Thermodynamic Limits of Stochastic Chemical Reaction Networks with Phosphorylation
Abstract
In this paper we investigate the stability properties of a fundamental mechanism of biological cells called phosphorylation. The system is a chemical reaction network (CRN) for which a chemical species, the substrate, can be sequentially transformed into two phosphorylated forms, by the activity of two types of enzymes, one type for phosphorylation, the other for dephosphorylation. We investigate a stochastic representation of this model, under the mass action kinetics. The total mass of the substrate is fixed at N, while the total mass of enzymes scales proportionally to N. The asymptotic behavior, when N is large, of the concentrations of all chemical species is studied.

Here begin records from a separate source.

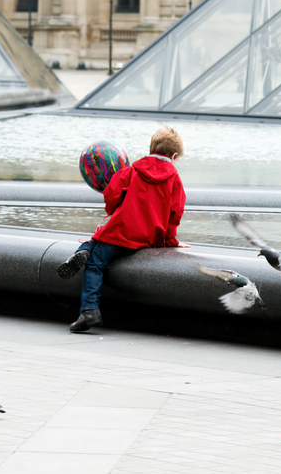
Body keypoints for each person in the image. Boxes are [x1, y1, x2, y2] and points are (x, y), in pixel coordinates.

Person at [56, 126, 190, 333]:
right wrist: (171, 240)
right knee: (98, 245)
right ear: (173, 156)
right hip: (148, 238)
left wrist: (114, 211)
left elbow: (111, 193)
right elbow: (176, 212)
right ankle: (85, 249)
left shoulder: (133, 170)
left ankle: (89, 310)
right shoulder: (174, 179)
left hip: (121, 233)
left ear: (151, 148)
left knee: (95, 263)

We investigate the possible stable subsets of chemical species for the kinetics of the law of mass action. A stable subset is such that, with a convenient initial state, the number of copies of the species of this subset remains O(1) on any finite time interval as N gets large. The role of the twelve reaction rate constants, the catalytic constants of the CRN, is investigated from this point of view. An averaging principle of the corresponding Markov process is established for several regimes of the CRN. It is shown in particular that there exists a regime with three equilibrium points, with two of them stable. The proofs of the results rely on stochastic calculus with Poisson processes, convenient couplings of subsets of coordinates of the Markov process, technical results on M/M/∞ queues, and a stability analysis of a dynamical system in R+4.